Ten minutes later back at our apartment the phone rang. I had gone to the interview in Coca Cola uniform having just quit that morning. I couldn't follow the new company line they'd adopted since buying us out from a smaller family owned operation. They were looking for any reason to get rid of us anyway.
"This is Phillp from Carolina Pest, why don't you start Monday morning?," came the voice on the other end of the line. "I think I can use you."
This began somewhere around eleven years of a, I guess I can say, friendship. Phillip was always hard to read. You never knew quite what he was thinking. But he was the kind of guy that would praise in public and berate in private. He would never raise his voice even when he was angry.
I learned most everything I knew about termites from him. He then taught me about moisture work, powder post beetles, repairing wood damage, etc. So much knowledge in that head of his that the student would never become the master. Not that he would hold anything back, he always offered his knowledge of things relating to the job. I just couldn't hold it all in my head.
I found out a lot about him over the years. He liked his beer. He liked to fish and hunt. He gave to others. Of himself and anything else he could. He was one of those "give you the shirt off his back" kind of guys. I watched him cut the price back on a few jobs because the folks just couldn't afford it and he always, always let the owner of the company know why. Sometimes offering to make up the difference himself.
Then came one year that we weren't going to get a bonus at the company. No one was happy about it. Some threatened to quit. I had to explain to my partner Josh that we weren't due a bonus, that a bonus was something the owner gave out of appreciation and that this year was a tight year for the company. A month later and we got a surprise. A bonus, not a big one, but we all got something. At least the termite crew did.
We found out later that Phillip had taken money from his own pocket and made those bonuses for us. That's the kind of guy that hired me and I gladly worked for and with. He never made you do anything that he wasn't willing to do himself. And was always willing to lay a hand to a tool and get the job done.
Sadly, I fell out of touch with several folk at the company. That hits me hard because it's my fault that I did. They were like family to me but I had moved on to other opportunities. I won't ever forget my time with them.
That squint in his eye? I saw that many times. I always stood down when I saw it, no matter how much I thought I was right. Very, very rarely was I right when pointing out anything that I though was wrong on paperwork, chemicals, the way to do things on a job. But when I was I always heard, "Well, you're learnin'!"

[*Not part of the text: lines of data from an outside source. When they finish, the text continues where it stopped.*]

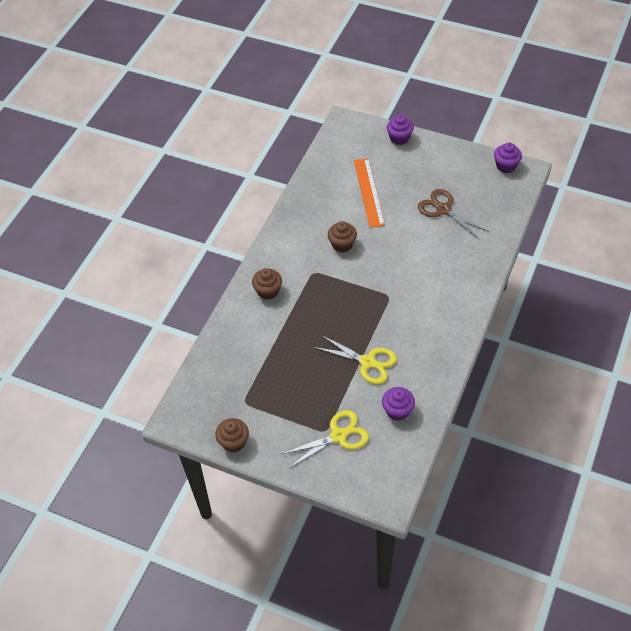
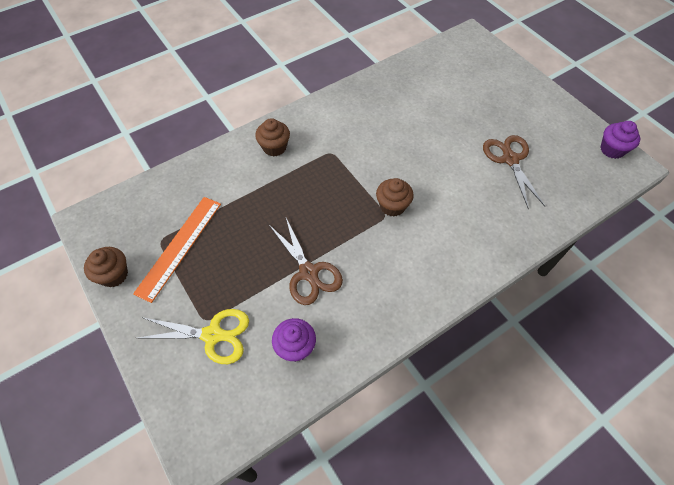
camera: 30 degrees right, 5 degrees up
yellow scissors [314,335,397,384] -> brown scissors [269,218,343,305]
brown cupcake [328,221,357,252] -> brown cupcake moved to [376,178,414,217]
orange ruler [354,158,385,228] -> orange ruler moved to [133,197,221,303]
purple cupcake [387,115,414,145] -> none

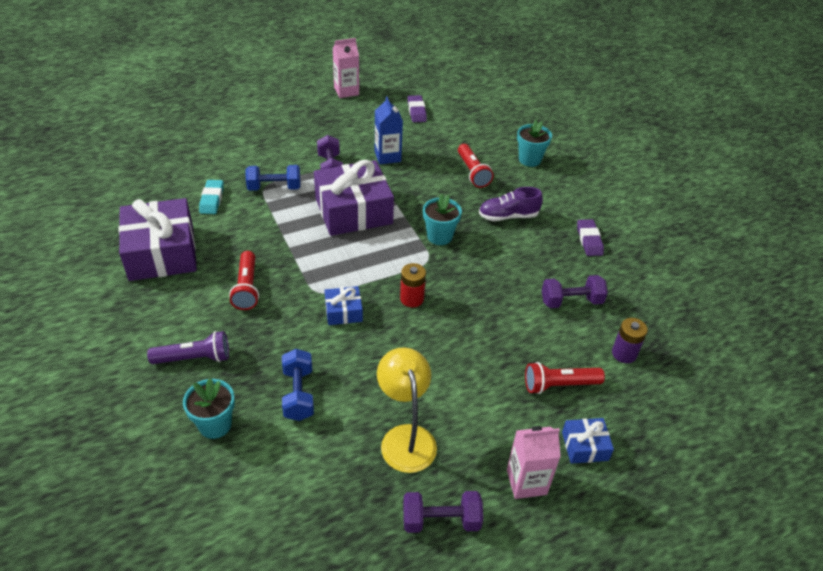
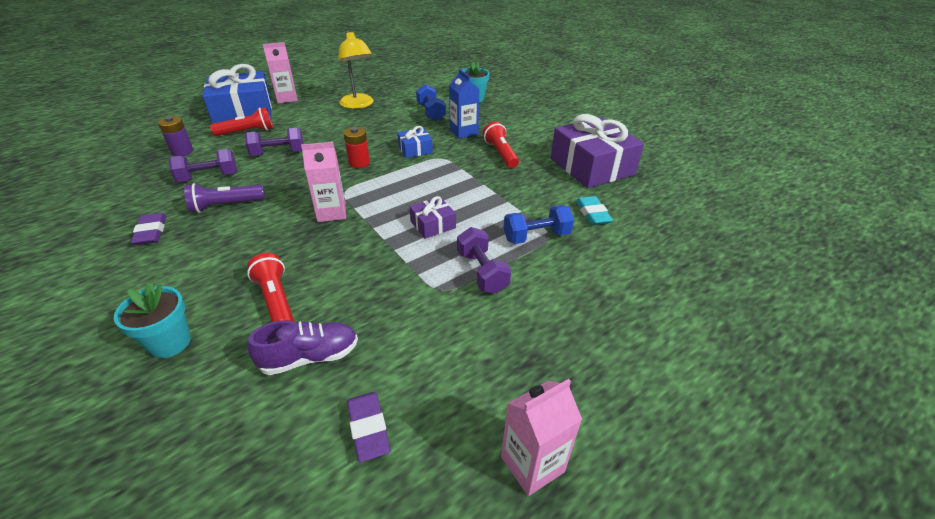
camera: 170 degrees right, 5 degrees down
purple flashlight [147,331,229,364] -> purple flashlight moved to [184,183,265,213]
purple gift [314,160,394,236] -> purple gift [409,196,456,239], size x0.46
blue carton [375,97,403,164] -> blue carton moved to [449,69,479,139]
purple dumbbell [403,491,483,533] -> purple dumbbell moved to [245,128,304,156]
turquoise flower pot [423,194,462,245] -> pink carton [301,142,346,222]
purple shoe [479,187,543,221] -> purple shoe moved to [247,320,358,375]
blue gift [562,418,614,464] -> blue gift [203,64,272,124], size x2.15

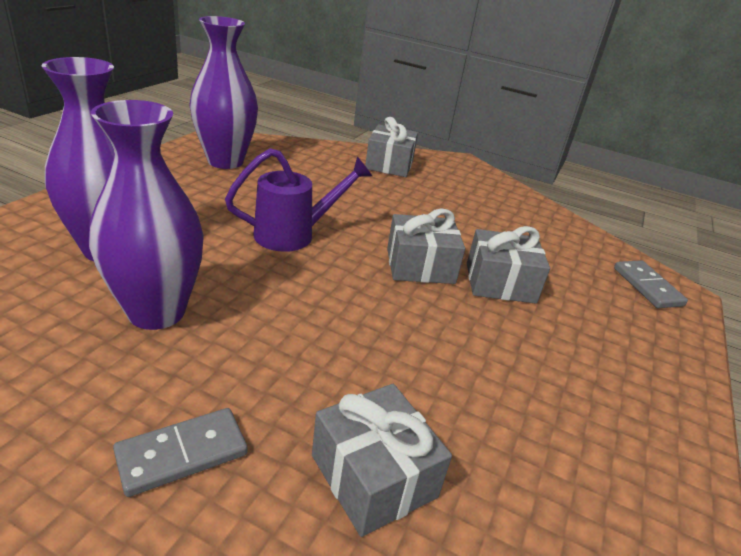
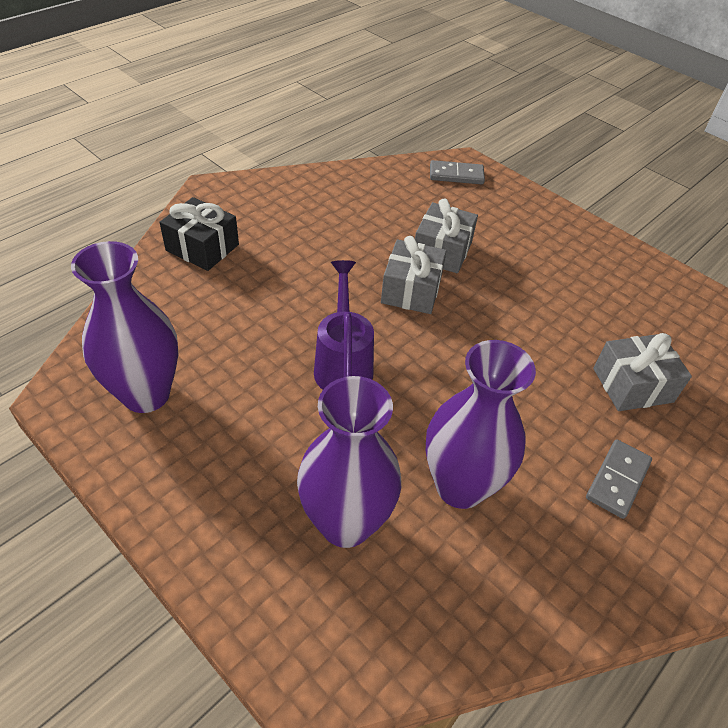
camera: 70 degrees left, 15 degrees up
grey domino [113,408,248,497] -> grey domino turned 45 degrees clockwise [586,439,652,519]
grey gift [365,117,418,177] -> black gift [159,197,239,271]

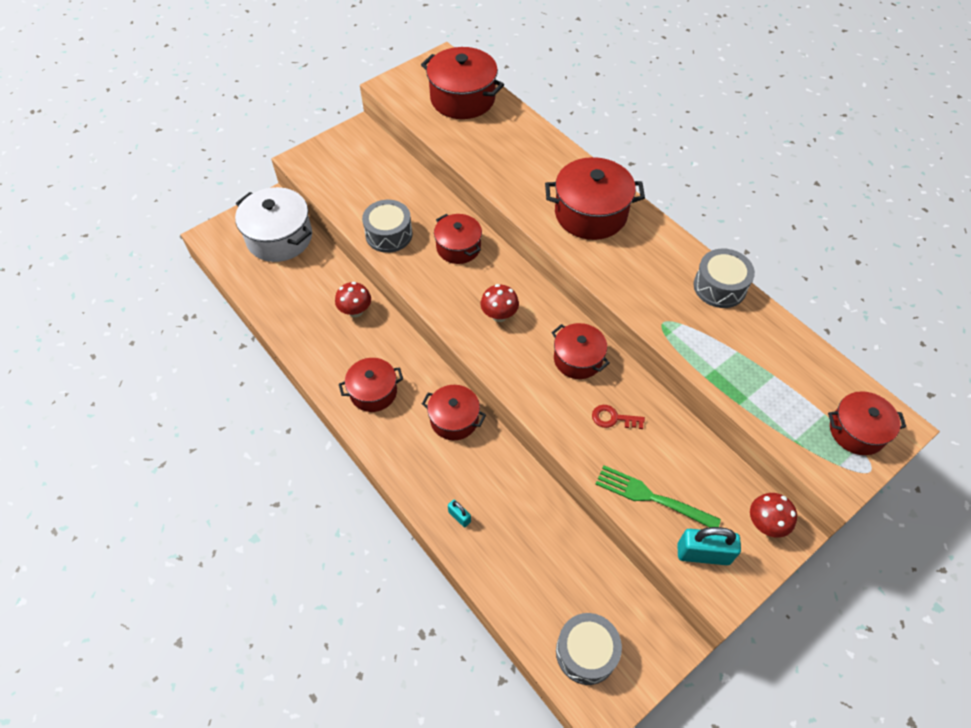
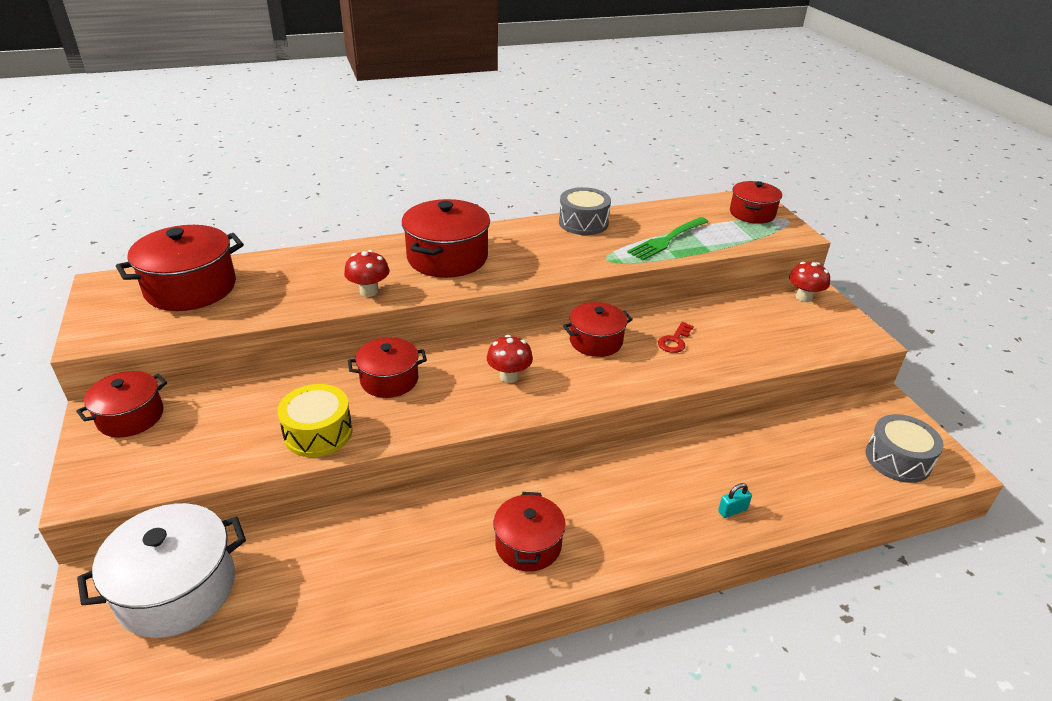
camera: 70 degrees left, 20 degrees down
red mushroom [335,282,371,317] -> red mushroom moved to [344,250,389,297]
grey drum [362,200,413,253] -> yellow drum [277,384,352,457]
red pot [422,385,486,440] -> red pot moved to [76,371,167,437]
green fork [596,465,721,527] -> green fork moved to [627,217,708,260]
turquoise padlock [677,527,741,565] -> none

Yesterday I found out that my friend had passed away. I can't say that we were friends in the way that people throw around so carelessly. I had and still have a huge amount of respect for the man. And, it's not a slight against anyone else I worked for in the company, an even greater amount of loyalty. I was there for some of the hardest times he probably went through with his family. And he took me aside when he was able to come back to work after being gone awhile and thanked me for taking care of our business in the company. No one else could make me feel that proud there. He did.